◆ Exercise prompt ◆
Transcribe every line of the entries exactly.

Stored data:
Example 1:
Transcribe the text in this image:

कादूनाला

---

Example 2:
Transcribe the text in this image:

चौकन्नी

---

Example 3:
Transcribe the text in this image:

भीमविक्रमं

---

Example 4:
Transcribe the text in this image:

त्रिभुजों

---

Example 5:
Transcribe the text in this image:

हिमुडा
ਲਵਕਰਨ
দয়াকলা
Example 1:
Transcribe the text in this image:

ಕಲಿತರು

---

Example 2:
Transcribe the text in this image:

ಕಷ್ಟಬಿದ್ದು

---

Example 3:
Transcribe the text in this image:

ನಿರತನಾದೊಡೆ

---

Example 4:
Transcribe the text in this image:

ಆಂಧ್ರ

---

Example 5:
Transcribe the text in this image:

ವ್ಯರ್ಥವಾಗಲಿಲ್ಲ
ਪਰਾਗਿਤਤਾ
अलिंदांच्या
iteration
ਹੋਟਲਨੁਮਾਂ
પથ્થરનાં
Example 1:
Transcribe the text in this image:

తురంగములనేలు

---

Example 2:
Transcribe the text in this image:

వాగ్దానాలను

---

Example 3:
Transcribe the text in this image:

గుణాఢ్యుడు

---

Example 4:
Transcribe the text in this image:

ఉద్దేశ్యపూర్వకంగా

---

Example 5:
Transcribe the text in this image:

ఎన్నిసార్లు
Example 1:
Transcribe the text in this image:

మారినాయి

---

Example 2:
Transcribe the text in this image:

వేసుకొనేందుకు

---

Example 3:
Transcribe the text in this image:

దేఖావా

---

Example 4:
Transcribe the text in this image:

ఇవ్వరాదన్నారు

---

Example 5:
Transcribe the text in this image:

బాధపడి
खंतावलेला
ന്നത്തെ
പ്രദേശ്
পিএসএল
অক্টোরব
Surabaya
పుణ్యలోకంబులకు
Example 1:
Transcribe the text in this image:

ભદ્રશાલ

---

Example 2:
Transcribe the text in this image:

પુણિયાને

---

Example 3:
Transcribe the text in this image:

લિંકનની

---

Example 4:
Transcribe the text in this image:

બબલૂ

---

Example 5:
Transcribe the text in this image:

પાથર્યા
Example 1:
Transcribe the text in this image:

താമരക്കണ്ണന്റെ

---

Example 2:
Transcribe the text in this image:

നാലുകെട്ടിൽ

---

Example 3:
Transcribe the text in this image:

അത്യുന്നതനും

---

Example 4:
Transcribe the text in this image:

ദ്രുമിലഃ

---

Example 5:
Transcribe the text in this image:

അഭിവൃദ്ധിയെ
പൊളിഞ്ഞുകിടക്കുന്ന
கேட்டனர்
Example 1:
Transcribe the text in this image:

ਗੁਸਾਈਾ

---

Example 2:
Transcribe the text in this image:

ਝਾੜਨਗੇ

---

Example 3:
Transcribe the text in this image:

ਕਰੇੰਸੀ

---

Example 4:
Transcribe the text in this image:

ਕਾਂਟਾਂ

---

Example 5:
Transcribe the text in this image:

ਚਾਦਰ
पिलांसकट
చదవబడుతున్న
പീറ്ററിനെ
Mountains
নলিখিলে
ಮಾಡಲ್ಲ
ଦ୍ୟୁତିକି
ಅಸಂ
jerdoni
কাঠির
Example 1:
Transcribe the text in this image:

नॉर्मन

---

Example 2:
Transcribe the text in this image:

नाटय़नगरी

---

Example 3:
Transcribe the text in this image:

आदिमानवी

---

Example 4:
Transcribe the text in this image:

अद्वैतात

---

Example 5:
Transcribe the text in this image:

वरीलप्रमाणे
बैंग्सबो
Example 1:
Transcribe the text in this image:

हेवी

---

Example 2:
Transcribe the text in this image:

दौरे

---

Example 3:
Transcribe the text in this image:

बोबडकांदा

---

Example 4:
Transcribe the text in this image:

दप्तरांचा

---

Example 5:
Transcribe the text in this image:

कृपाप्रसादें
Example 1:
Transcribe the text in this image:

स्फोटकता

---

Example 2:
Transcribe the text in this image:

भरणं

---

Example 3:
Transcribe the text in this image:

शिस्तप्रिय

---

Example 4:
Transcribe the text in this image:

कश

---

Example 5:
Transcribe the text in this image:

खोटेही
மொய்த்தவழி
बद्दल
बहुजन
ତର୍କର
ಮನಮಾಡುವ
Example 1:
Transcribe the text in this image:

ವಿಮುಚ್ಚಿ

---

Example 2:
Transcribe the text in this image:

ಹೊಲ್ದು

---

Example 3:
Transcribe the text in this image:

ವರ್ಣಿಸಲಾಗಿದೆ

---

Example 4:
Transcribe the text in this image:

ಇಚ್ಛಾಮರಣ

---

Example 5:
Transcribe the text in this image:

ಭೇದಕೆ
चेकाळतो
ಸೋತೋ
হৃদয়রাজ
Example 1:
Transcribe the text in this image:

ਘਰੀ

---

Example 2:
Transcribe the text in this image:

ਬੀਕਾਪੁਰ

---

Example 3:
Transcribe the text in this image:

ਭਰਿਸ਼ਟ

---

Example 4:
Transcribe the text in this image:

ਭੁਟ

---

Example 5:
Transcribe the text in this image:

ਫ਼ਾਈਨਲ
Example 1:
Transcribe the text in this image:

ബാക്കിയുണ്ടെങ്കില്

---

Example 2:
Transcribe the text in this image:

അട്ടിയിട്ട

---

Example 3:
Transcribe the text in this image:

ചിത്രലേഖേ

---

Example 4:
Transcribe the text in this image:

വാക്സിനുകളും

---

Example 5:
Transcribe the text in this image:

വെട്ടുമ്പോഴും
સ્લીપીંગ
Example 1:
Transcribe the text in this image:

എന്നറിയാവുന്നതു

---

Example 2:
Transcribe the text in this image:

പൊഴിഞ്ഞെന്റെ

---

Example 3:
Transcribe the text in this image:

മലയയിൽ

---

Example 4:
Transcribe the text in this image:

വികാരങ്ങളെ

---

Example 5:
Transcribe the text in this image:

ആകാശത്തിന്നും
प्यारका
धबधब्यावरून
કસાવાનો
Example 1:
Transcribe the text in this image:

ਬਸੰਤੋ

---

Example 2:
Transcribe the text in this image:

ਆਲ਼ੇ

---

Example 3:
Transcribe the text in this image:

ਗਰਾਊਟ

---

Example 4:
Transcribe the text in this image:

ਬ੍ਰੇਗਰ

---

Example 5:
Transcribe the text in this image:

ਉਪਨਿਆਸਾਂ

◆ Task answer ◆
Example 1:
Transcribe the text in this image:

कादूनाला

---

Example 2:
Transcribe the text in this image:

चौकन्नी

---

Example 3:
Transcribe the text in this image:

भीमविक्रमं

---

Example 4:
Transcribe the text in this image:

त्रिभुजों

---

Example 5:
Transcribe the text in this image:

हिमुडा
ਲਵਕਰਨ
দয়াকলা
Example 1:
Transcribe the text in this image:

ಕಲಿತರು

---

Example 2:
Transcribe the text in this image:

ಕಷ್ಟಬಿದ್ದು

---

Example 3:
Transcribe the text in this image:

ನಿರತನಾದೊಡೆ

---

Example 4:
Transcribe the text in this image:

ಆಂಧ್ರ

---

Example 5:
Transcribe the text in this image:

ವ್ಯರ್ಥವಾಗಲಿಲ್ಲ
ਪਰਾਗਿਤਤਾ
अलिंदांच्या
iteration
ਹੋਟਲਨੁਮਾਂ
પથ્થરનાં
Example 1:
Transcribe the text in this image:

తురంగములనేలు

---

Example 2:
Transcribe the text in this image:

వాగ్దానాలను

---

Example 3:
Transcribe the text in this image:

గుణాఢ్యుడు

---

Example 4:
Transcribe the text in this image:

ఉద్దేశ్యపూర్వకంగా

---

Example 5:
Transcribe the text in this image:

ఎన్నిసార్లు
Example 1:
Transcribe the text in this image:

మారినాయి

---

Example 2:
Transcribe the text in this image:

వేసుకొనేందుకు

---

Example 3:
Transcribe the text in this image:

దేఖావా

---

Example 4:
Transcribe the text in this image:

ఇవ్వరాదన్నారు

---

Example 5:
Transcribe the text in this image:

బాధపడి
खंतावलेला
ന്നത്തെ
പ്രദേശ്
পিএসএল
অক্টোরব
Surabaya
పుణ్యలోకంబులకు
Example 1:
Transcribe the text in this image:

ભદ્રશાલ

---

Example 2:
Transcribe the text in this image:

પુણિયાને

---

Example 3:
Transcribe the text in this image:

લિંકનની

---

Example 4:
Transcribe the text in this image:

બબલૂ

---

Example 5:
Transcribe the text in this image:

પાથર્યા
Example 1:
Transcribe the text in this image:

താമരക്കണ്ണന്റെ

---

Example 2:
Transcribe the text in this image:

നാലുകെട്ടിൽ

---

Example 3:
Transcribe the text in this image:

അത്യുന്നതനും

---

Example 4:
Transcribe the text in this image:

ദ്രുമിലഃ

---

Example 5:
Transcribe the text in this image:

അഭിവൃദ്ധിയെ
പൊളിഞ്ഞുകിടക്കുന്ന
கேட்டனர்
Example 1:
Transcribe the text in this image:

ਗੁਸਾਈਾ

---

Example 2:
Transcribe the text in this image:

ਝਾੜਨਗੇ

---

Example 3:
Transcribe the text in this image:

ਕਰੇੰਸੀ

---

Example 4:
Transcribe the text in this image:

ਕਾਂਟਾਂ

---

Example 5:
Transcribe the text in this image:

ਚਾਦਰ
पिलांसकट
చదవబడుతున్న
പീറ്ററിനെ
Mountains
নলিখিলে
ಮಾಡಲ್ಲ
ଦ୍ୟୁତିକି
ಅಸಂ
jerdoni
কাঠির
Example 1:
Transcribe the text in this image:

नॉर्मन

---

Example 2:
Transcribe the text in this image:

नाटय़नगरी

---

Example 3:
Transcribe the text in this image:

आदिमानवी

---

Example 4:
Transcribe the text in this image:

अद्वैतात

---

Example 5:
Transcribe the text in this image:

वरीलप्रमाणे
बैंग्सबो
Example 1:
Transcribe the text in this image:

हेवी

---

Example 2:
Transcribe the text in this image:

दौरे

---

Example 3:
Transcribe the text in this image:

बोबडकांदा

---

Example 4:
Transcribe the text in this image:

दप्तरांचा

---

Example 5:
Transcribe the text in this image:

कृपाप्रसादें
Example 1:
Transcribe the text in this image:

स्फोटकता

---

Example 2:
Transcribe the text in this image:

भरणं

---

Example 3:
Transcribe the text in this image:

शिस्तप्रिय

---

Example 4:
Transcribe the text in this image:

कश

---

Example 5:
Transcribe the text in this image:

खोटेही
மொய்த்தவழி
बद्दल
बहुजन
ତର୍କର
ಮನಮಾಡುವ
Example 1:
Transcribe the text in this image:

ವಿಮುಚ್ಚಿ

---

Example 2:
Transcribe the text in this image:

ಹೊಲ್ದು

---

Example 3:
Transcribe the text in this image:

ವರ್ಣಿಸಲಾಗಿದೆ

---

Example 4:
Transcribe the text in this image:

ಇಚ್ಛಾಮರಣ

---

Example 5:
Transcribe the text in this image:

ಭೇದಕೆ
चेकाळतो
ಸೋತೋ
হৃদয়রাজ
Example 1:
Transcribe the text in this image:

ਘਰੀ

---

Example 2:
Transcribe the text in this image:

ਬੀਕਾਪੁਰ

---

Example 3:
Transcribe the text in this image:

ਭਰਿਸ਼ਟ

---

Example 4:
Transcribe the text in this image:

ਭੁਟ

---

Example 5:
Transcribe the text in this image:

ਫ਼ਾਈਨਲ
Example 1:
Transcribe the text in this image:

ബാക്കിയുണ്ടെങ്കില്

---

Example 2:
Transcribe the text in this image:

അട്ടിയിട്ട

---

Example 3:
Transcribe the text in this image:

ചിത്രലേഖേ

---

Example 4:
Transcribe the text in this image:

വാക്സിനുകളും

---

Example 5:
Transcribe the text in this image:

വെട്ടുമ്പോഴും
સ્લીપીંગ
Example 1:
Transcribe the text in this image:

എന്നറിയാവുന്നതു

---

Example 2:
Transcribe the text in this image:

പൊഴിഞ്ഞെന്റെ

---

Example 3:
Transcribe the text in this image:

മലയയിൽ

---

Example 4:
Transcribe the text in this image:

വികാരങ്ങളെ

---

Example 5:
Transcribe the text in this image:

ആകാശത്തിന്നും
प्यारका
धबधब्यावरून
કસાવાનો
Example 1:
Transcribe the text in this image:

ਬਸੰਤੋ

---

Example 2:
Transcribe the text in this image:

ਆਲ਼ੇ

---

Example 3:
Transcribe the text in this image:

ਗਰਾਊਟ

---

Example 4:
Transcribe the text in this image:

ਬ੍ਰੇਗਰ

---

Example 5:
Transcribe the text in this image:

ਉਪਨਿਆਸਾਂ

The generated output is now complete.